Position Eigenstates: Measurement & Imperfect Performance

[jostpuur]

The only observable is the position on the two dimensional screen - simply expand the state in that.

The idea that you can expand the state as a representation on the two dimensional screen doesn't work because of the fact

$$\int\limits_{\mathbb{R}^2\times \{R\}} dx |x\rangle\langle x| \neq \textrm{id}$$

 

[jostpuur]

This eliminates the time variable.

It would be clearer to state that we wish to eliminate the time variable in the solution process, but how it is accomplished, is not trivial.

*Data provided*
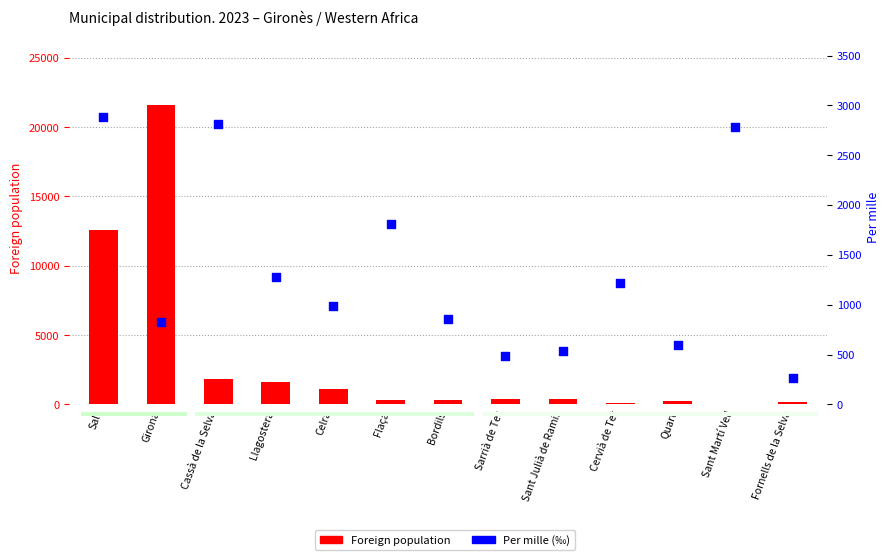

Is the value of Foreign population at Girona greater than the value of Per mille (‰) at Sant Martí Vell?

Yes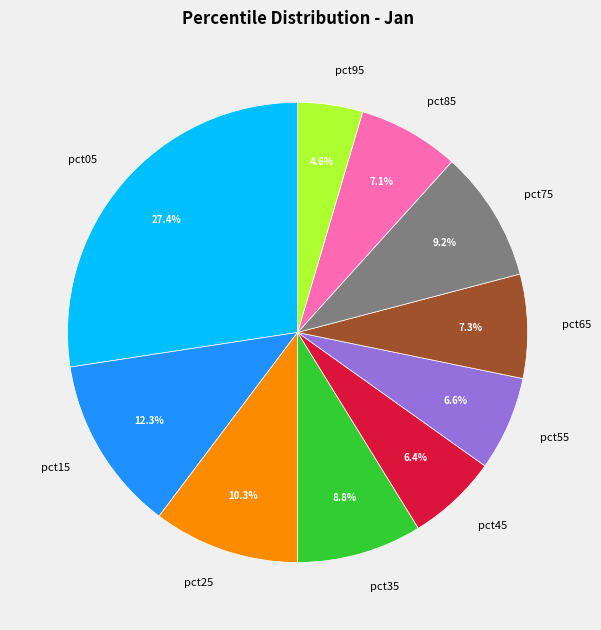

How many segments does this pie chart have?

10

*Your objective*
Decide whether each statement agrees with the forum thread on position eigenstates, and answer yes or no with the deciding words quoted from it.
1. The thread states that expanding the state as a representation on the two-dimensional screen does not work.
2. The thread says that eliminating the time variable is trivial.
3. According to the thread, the only observable is the momentum on the two-dimensional screen.

*Solution for this problem*
1. Yes: "The idea that you can expand the state as a representation on the two dimensional screen doesn't work"
2. No: "how it is accomplished, is not trivial."
3. No: "The only observable is the position on the two dimensional screen"